• What the task asks: Reproduce every line of text in the rows below word for word, omitting the pictures.

• Source records:
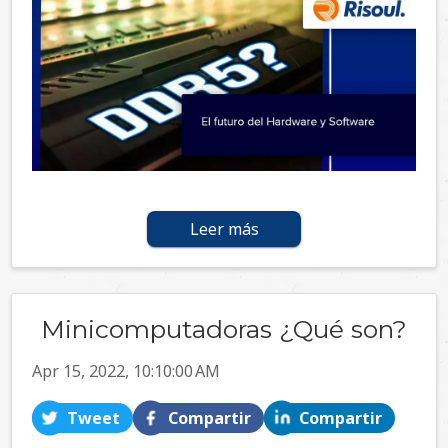
Leer más
Minicomputadoras ¿Qué son?
Apr 15, 2022, 10:10:00 AM
Tweet
Compartir
Compartir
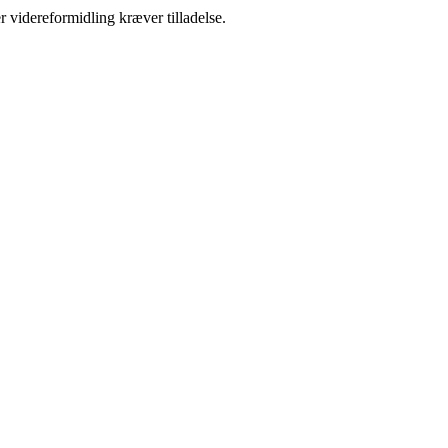
r videreformidling kræver tilladelse.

• Reply:
Leer más
Minicomputadoras ¿Qué son?
Apr 15, 2022, 10:10:00 AM
Tweet
Compartir
Compartir
r videreformidling kræver tilladelse.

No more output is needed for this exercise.